You MUST completely AVOID the following!!

STABILIZERS: DO NOT USE any glycerol, PEG or related stabilizers. They are easy to ionize, especially PEG, and if they are present, that is all you will see!

COLORED TUBES AND TIPS: DO NOT USE IN ANY STEP. These materials often contain residual quantities of dyes that can be released into your sample. We provide some options on our Resources list.

DO NOT SEAL TUBES WITH PARAFILM. They are a rich source of PEG contamination.
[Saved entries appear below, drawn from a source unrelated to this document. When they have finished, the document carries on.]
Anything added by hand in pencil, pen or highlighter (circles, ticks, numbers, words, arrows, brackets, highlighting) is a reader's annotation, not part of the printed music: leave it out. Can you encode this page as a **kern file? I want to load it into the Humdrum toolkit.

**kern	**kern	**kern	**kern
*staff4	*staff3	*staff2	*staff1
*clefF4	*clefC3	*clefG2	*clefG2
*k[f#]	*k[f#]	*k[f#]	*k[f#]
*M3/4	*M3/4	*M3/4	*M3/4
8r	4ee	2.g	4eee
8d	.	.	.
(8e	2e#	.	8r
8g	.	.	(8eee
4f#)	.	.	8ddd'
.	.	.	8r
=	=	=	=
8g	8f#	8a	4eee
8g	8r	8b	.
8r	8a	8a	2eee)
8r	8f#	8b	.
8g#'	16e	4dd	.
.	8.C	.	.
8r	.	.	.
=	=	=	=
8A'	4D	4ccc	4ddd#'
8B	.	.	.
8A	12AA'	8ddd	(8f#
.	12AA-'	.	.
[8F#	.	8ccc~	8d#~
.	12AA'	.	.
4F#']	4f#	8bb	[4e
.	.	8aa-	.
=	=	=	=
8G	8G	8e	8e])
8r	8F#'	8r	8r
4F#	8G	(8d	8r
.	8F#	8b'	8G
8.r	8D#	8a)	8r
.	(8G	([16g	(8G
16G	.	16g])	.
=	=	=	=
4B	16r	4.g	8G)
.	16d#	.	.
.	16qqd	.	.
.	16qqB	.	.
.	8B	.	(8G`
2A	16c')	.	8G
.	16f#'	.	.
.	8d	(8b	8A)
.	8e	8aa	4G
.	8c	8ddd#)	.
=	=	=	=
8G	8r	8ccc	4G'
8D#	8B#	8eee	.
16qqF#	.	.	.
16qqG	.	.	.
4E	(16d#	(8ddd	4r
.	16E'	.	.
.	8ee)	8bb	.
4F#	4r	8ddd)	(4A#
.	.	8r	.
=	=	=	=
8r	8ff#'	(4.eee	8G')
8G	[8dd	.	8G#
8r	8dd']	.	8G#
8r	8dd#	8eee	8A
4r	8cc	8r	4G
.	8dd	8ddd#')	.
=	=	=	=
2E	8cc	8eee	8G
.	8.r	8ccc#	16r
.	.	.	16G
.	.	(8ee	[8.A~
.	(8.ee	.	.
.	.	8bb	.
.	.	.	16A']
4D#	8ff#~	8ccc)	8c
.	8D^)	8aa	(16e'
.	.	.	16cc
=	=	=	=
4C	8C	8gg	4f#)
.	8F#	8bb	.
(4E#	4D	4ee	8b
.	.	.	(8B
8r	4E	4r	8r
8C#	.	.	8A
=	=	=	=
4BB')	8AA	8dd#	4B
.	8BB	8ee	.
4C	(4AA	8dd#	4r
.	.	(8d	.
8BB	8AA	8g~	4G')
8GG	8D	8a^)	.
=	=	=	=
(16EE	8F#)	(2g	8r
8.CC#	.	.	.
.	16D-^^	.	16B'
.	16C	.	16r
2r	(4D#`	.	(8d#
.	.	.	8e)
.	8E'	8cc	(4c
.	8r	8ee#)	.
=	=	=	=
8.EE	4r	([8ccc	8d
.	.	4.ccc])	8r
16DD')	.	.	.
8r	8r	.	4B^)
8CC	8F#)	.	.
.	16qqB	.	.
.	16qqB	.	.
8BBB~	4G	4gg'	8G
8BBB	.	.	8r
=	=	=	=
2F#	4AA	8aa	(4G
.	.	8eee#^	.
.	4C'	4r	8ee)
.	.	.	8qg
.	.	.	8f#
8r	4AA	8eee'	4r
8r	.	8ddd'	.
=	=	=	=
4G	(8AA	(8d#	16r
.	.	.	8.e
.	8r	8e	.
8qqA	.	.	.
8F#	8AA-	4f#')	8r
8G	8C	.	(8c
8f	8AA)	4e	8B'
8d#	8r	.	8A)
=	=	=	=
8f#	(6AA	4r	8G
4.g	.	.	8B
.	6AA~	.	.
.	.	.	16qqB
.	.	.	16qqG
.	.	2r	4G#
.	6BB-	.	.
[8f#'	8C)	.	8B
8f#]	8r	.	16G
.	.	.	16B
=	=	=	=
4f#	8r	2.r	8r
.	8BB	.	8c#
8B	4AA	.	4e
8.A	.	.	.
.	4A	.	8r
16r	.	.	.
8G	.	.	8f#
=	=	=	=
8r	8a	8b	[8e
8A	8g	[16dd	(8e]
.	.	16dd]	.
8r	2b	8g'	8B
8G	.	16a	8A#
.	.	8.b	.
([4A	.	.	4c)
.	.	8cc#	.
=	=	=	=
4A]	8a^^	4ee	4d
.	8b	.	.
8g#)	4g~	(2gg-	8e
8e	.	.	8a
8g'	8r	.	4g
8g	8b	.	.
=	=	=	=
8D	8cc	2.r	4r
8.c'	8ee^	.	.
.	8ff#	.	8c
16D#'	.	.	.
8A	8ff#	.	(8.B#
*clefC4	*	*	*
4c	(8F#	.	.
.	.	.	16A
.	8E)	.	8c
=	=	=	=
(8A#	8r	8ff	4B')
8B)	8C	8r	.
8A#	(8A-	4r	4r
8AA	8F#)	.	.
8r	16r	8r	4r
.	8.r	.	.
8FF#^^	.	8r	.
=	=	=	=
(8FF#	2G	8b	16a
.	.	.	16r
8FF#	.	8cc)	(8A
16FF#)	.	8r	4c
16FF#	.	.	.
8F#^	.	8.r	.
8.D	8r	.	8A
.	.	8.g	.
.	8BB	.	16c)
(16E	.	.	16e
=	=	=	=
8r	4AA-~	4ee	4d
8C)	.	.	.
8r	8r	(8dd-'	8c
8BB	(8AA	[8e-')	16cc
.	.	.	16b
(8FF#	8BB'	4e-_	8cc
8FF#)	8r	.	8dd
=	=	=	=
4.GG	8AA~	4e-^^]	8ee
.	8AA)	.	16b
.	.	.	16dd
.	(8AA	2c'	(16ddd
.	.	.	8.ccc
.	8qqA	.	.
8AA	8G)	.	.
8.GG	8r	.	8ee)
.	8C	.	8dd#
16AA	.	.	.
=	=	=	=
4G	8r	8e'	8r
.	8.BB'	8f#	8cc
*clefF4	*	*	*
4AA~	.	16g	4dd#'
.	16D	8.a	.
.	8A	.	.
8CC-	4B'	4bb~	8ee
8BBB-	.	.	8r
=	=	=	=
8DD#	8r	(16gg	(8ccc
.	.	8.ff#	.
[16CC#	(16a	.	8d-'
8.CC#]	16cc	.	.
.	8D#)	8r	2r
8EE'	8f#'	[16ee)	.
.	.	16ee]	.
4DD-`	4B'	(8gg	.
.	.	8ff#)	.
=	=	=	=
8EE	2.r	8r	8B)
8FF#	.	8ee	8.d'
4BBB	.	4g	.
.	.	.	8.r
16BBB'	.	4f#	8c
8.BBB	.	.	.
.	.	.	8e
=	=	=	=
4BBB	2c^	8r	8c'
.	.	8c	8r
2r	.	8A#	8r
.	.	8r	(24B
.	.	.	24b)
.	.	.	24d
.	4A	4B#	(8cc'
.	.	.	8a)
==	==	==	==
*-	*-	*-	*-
OTHER IMPORTANT PROCEDURES TO AVOID CONTAMINATION

⦁ Any sample manipulation should be done in a BSC, laminar flow hood, or by using mask and disposable surgical cap. Skin cells and hair are a rich source of Keratin.

⦁ Always wear nitrile (not latex) gloves and rinse them occasionally as they readily accumulate static charge and attract dust and pieces of hair and wool.

⦁ Wear a lab coat and make sure there is no gap between your coat sleeve and the gloves (lab tape and rubber bands work well).

⦁ All bottles and other containers used should be purchased for and dedicated to MS work. Do not wash with detergent. Do not share with others in your lab for non-MS purposes.

⦁ Do not pipette solutions directly from the solution stock bottle. Transfer the amount needed to a dedicated glassware beaker or flask. Discard the leftover solution.